Despite this apparent unawareness of the separate existence of the second prong of § 523(a)(1)(C), the Debtor nevertheless relies heavily on In re Toti, 141 B.R. 126 (Bankr.E.D.Mich.1992) ("Toti I"), rev'd sub nom. United States v. Toti, 149 B.R. 829 (E.D.Mich.1993) ("Toti II"), a case which discusses primarily the second prong of § 523(a)(1)(C). Toti I held that the standards to be applied in § 523(a)(1)(C) litigation are those established in cases interpreting a federal statute prohibiting criminal evasion of taxes, 26 U.S.C. § 7201. 141 B.R. at 129-30. In Toti I, the court ultimately held that the debtor's willful omission of failing to file a tax return out of fear of inability to pay and fear of conviction for failing to file previous returns was not within the scope of § 7201, which dealt solely with willful commission of acts to evade taxes. Id. at 131.

It is doubtful whether the reasoning of Toti I could be applied to the Debtor's circumstances. The Debtor's tax liability arises from the commission of the act of taking meritless deductions on his tax returns.

However, as the IRS notes, Toti I was reversed in Toti II. Toti II held that the Toti I court erred in applying the criminal standards of § 7201 and should instead have applied the less rigorous civil definition of "willfully attempt to evade" payment of taxes appearing in, e.g., 26 U.S.C. § 6672. 149 B.R. at 832-34. Accord, Sells v. United States, 1991 WL 328039 (D.Colo. 1991); Gilder, supra, 122 B.R. at 595 (relies on standards of 26 U.S.C. 6653(b)); In re Jones, 116 B.R. 810, 814-15 (Bankr. D.Kan.1990); and In re Kirk, 98 B.R. 51, 54-55 (Bankr.M.D.Fla.1989) (relies on standards of 26 U.S.C. § 6653(b)). See also In re Gathwright, 102 B.R. 211, 213 (Bankr. D.Ore.1989) (relies on standards of § 6653(b) and § 7201). The Toti II court found that the debtor's acts of omission resulting in his failure to pay were "voluntary, conscious and intentional" and within the scope of the "willful evasion" prong of § 523(a)(1)(C).

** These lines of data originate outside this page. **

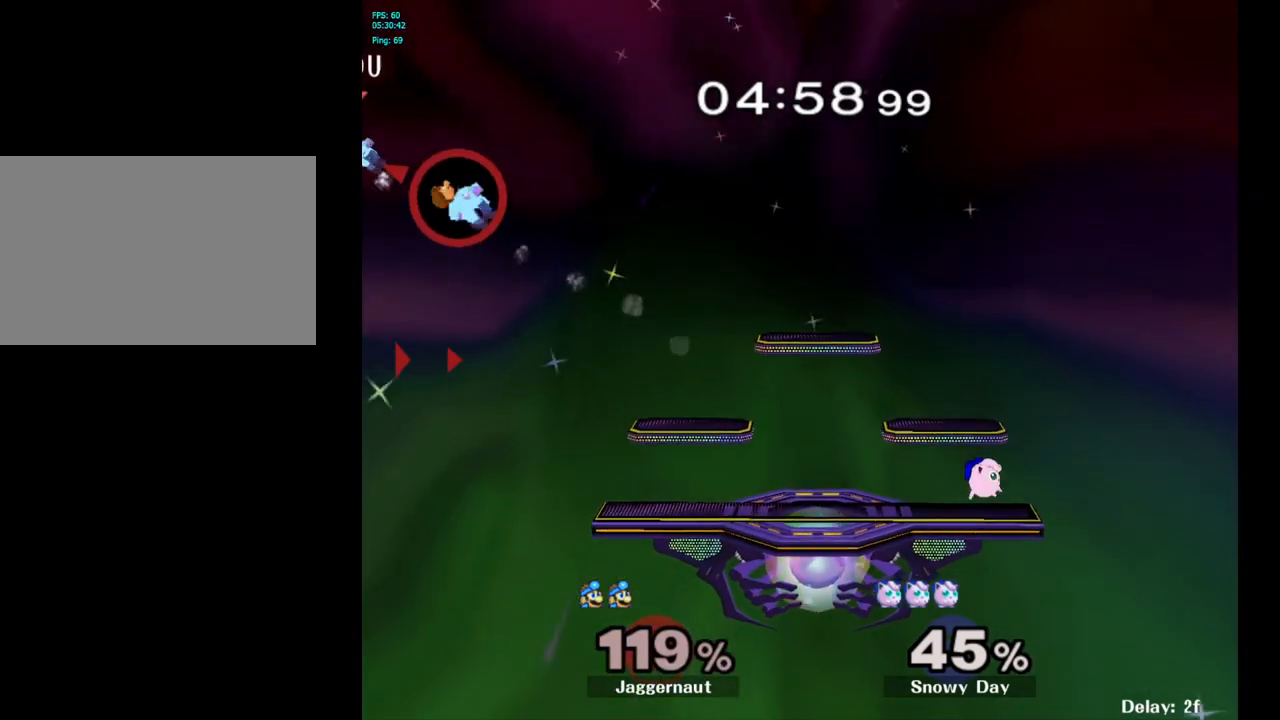
{"buttons": ["Y"], "left_stick": "right", "right_stick": "center", "events": [[33, "Y", "down"], [133, "Y", "up"], [183, "Y", "down"], [267, "Y", "up"], [333, "Y", "down"], [417, "Y", "up"], [467, "Y", "down"]]}
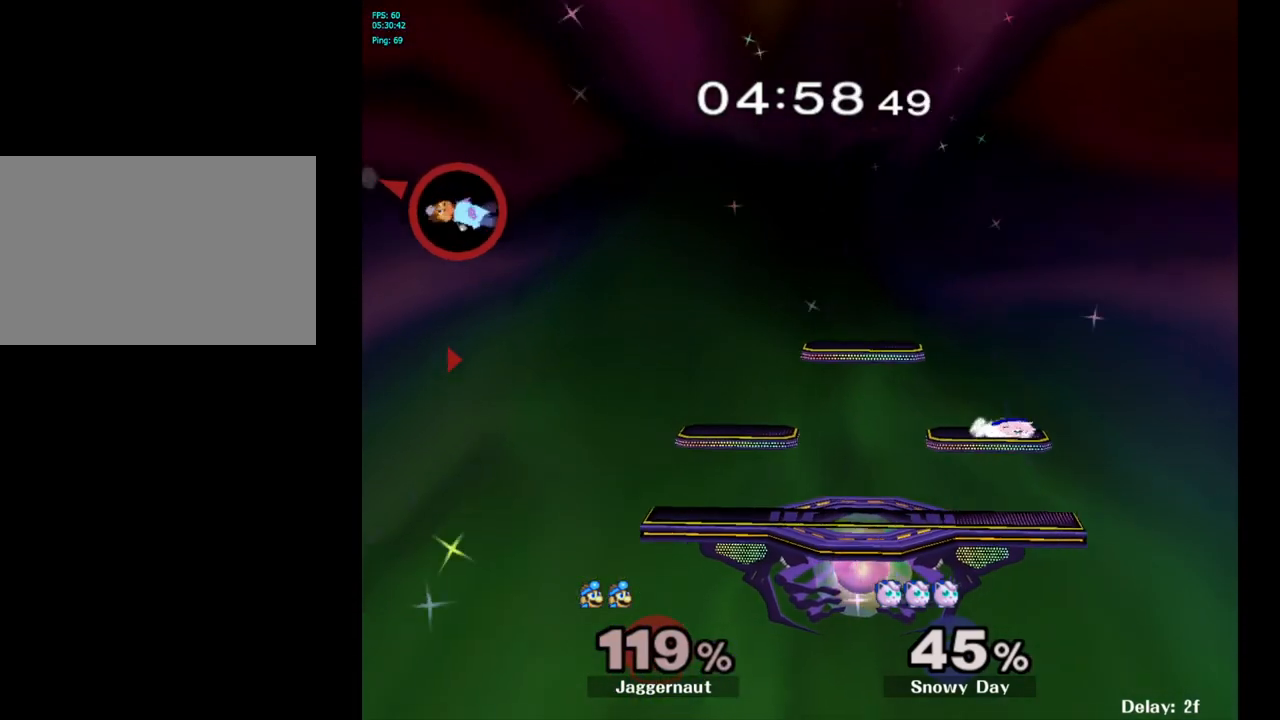
{"buttons": [], "left_stick": "center", "right_stick": "center", "events": [[50, "Y", "up"], [117, "Y", "down"], [200, "Y", "up"], [267, "Y", "down"], [350, "Y", "up"], [417, "Y", "down"], [483, "Y", "up"], [483, "left_stick", "center"]]}
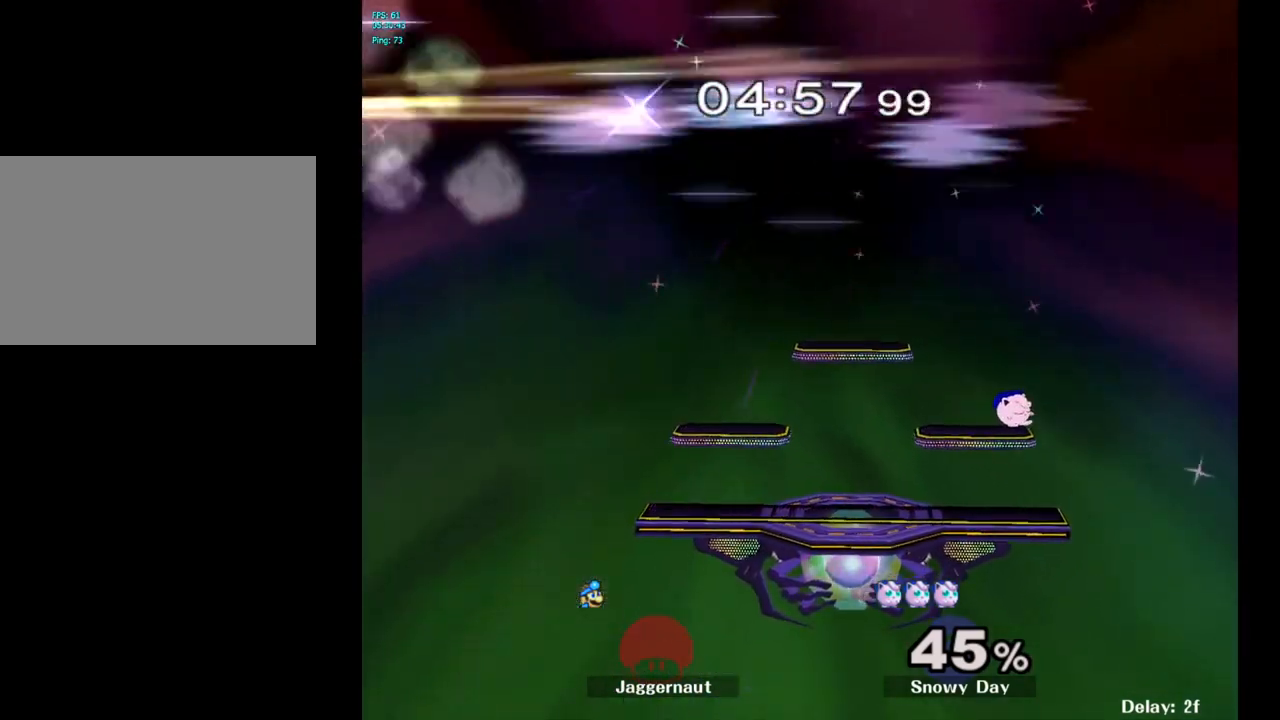
{"buttons": [], "left_stick": "center", "right_stick": "center", "events": []}
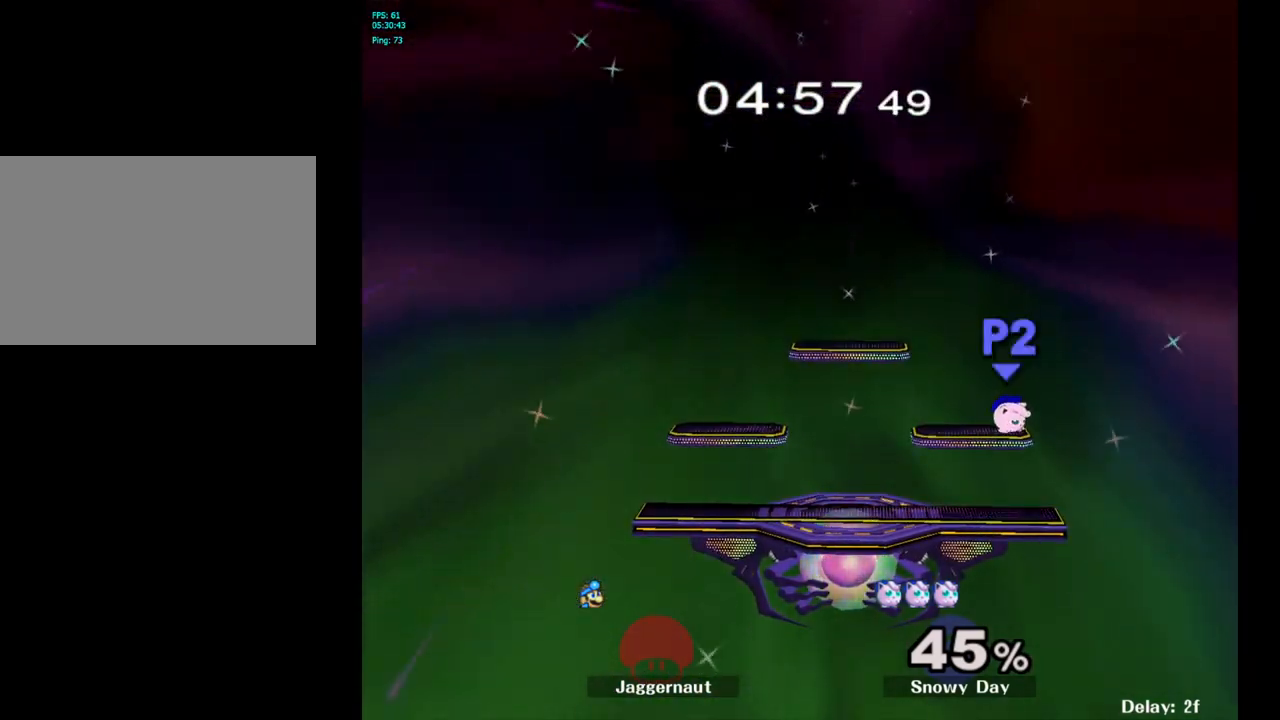
{"buttons": [], "left_stick": "right", "right_stick": "center", "events": [[417, "left_stick", "right"]]}
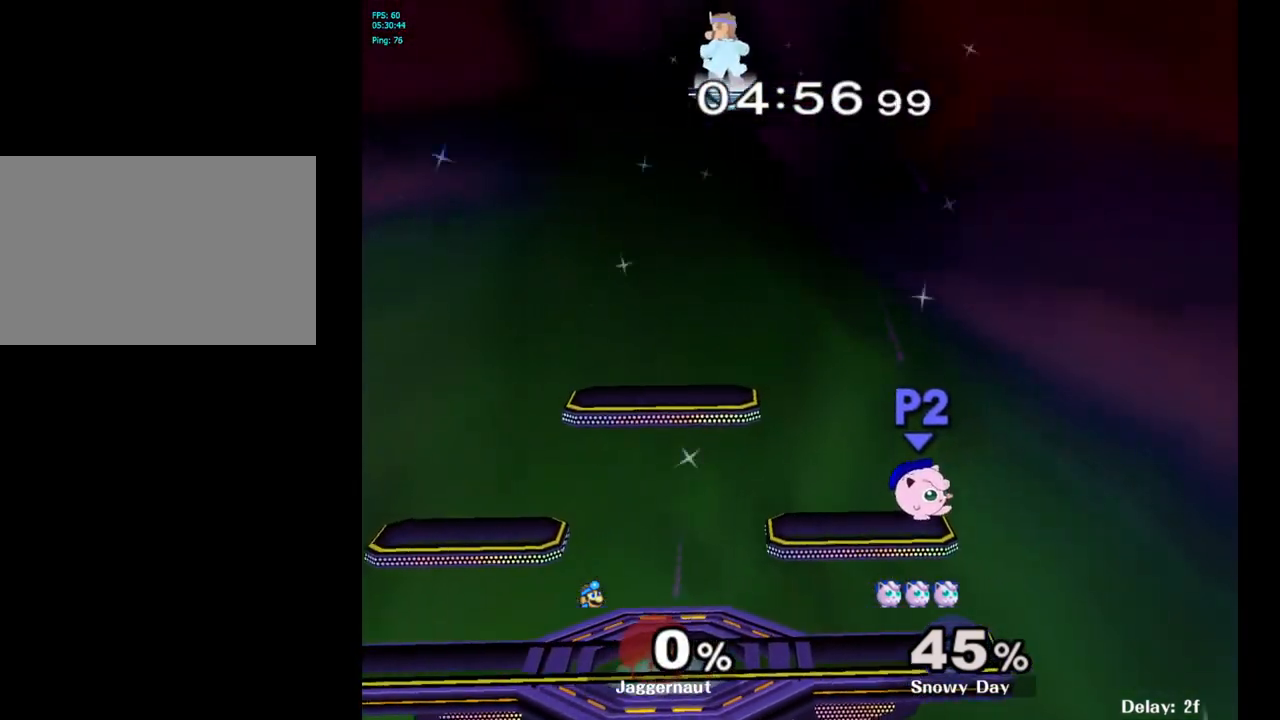
{"buttons": [], "left_stick": "right", "right_stick": "center", "events": []}
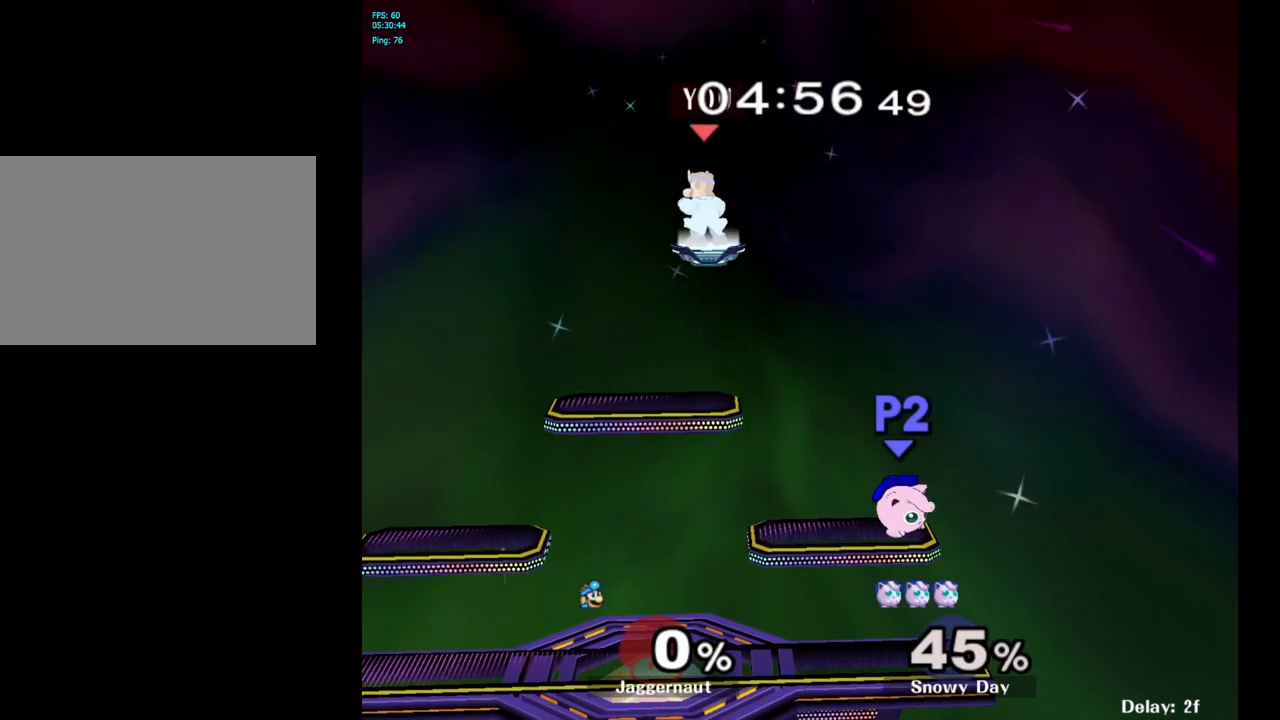
{"buttons": [], "left_stick": "right", "right_stick": "center", "events": []}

At the outset of his Brief, the Debtor analogizes his dispute of over twenty (20) years with the federal Government to the Jarndyce v. Jarndyce litigation at issue in C. DICKENS, BLEAK HOUSE (1853). We agree that certain aspects of this dispute are Dickensonian, but we believe that the Debtor's refusal to abandon his belief that it is appropriate for him to deduct his Mintmaster losses from his federal income tax liabilities, even in the face of incarceration and numerous other instances of profound personal embarrassment, has caused the instant dispute to persist so long beyond its normal lifespan. We believe that § 523(a)(1)(C) is properly directed towards obstinate behavior in refusing to pay taxes, such as that exhibited by the Debtor, no matter how principled that obstinateness may be.[8]

E. CONCLUSION

For all of the reasons stated herein, we are compelled to enter a judgment in favor of the IRS, declaring that the Debtor's tax debts in question are nondischargeable on the basis of 11 U.S.C. § 523(a)(1)(C).

ORDER

AND NOW, this 1st day of April, 1993, upon consideration of the Stipulation of Facts which the parties agreed could constitute the record of this proceeding; the criminal judgment added to the record pursuant to our Order of February 24, 1993; and the Briefs submitted by the parties, it is hereby ORDERED AND DECREED as follows:

*724 1. Judgment is entered in favor of the Defendant, the INTERNAL REVENUE SERVICE ("the IRS"), and against the Plaintiff-Debtor, ERNEST R. LILLEY, JR. ("the Debtor").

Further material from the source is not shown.